# Homework Help: Proving a sequence is a Cauchy Sequence

1. Apr 19, 2012

### TeenieBopper

1. The problem statement, all variables and given/known data
Prove $\sum\frac{(-1)^k}{k^2}$ is a Cauchy sequence.

2. Relevant equations
Definition of Cauchy sequence: |a$_{n}$ - a$_{m}$|<ε for all n,m>=N, n>m

3. The attempt at a solution

I thought if I could prove that the above summation was less than the summation of 1/k^2, the problem would be easy. But either that isn't true, or I don't know how to prove it.

So I started some stuff with the triangle inequality. Here's what I have in full so far:

Let ε>0 be given. Choose a positive integer N such that 1/N<ε. Then, if m,n>=N, and n>m, we have |a_n - a_m| <= |$\sum(-1)^n/n^2$| + |-$\sum(-1)^m/m^2$.

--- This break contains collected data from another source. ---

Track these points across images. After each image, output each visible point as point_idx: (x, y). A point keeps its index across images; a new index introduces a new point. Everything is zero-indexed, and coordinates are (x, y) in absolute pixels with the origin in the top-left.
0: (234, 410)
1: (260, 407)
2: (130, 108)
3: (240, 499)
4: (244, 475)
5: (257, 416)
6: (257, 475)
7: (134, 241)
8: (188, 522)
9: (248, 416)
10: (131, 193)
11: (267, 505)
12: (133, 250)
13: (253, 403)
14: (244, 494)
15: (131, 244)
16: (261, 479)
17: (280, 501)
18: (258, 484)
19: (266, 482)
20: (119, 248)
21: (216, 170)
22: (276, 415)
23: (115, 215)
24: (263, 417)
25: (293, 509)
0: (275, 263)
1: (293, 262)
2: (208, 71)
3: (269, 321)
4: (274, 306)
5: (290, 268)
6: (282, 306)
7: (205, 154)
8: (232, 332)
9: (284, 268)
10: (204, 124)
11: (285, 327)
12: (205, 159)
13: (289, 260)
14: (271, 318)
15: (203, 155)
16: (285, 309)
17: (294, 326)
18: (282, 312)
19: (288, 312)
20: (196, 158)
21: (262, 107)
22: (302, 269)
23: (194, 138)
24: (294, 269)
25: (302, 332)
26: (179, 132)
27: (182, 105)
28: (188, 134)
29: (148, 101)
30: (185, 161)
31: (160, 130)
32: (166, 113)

But I don't really know where to go from here. I could say that |a_m| = |-a_m|, but I don't think that gets me anywhere. Any hints to get me going again would be greatly appreciated.

2. Apr 19, 2012

### hamsterman

It should be intuitively clear that $|a+b| \leq |a| + |b|$. From this follows that $|\sum f(x)| \leq \sum |f(x)|$, thus $\sum \frac{(-1)^k}{k^2} \leq \sum \frac{|(-1)^k|}{k^2} = \sum \frac{1}{k^2}$.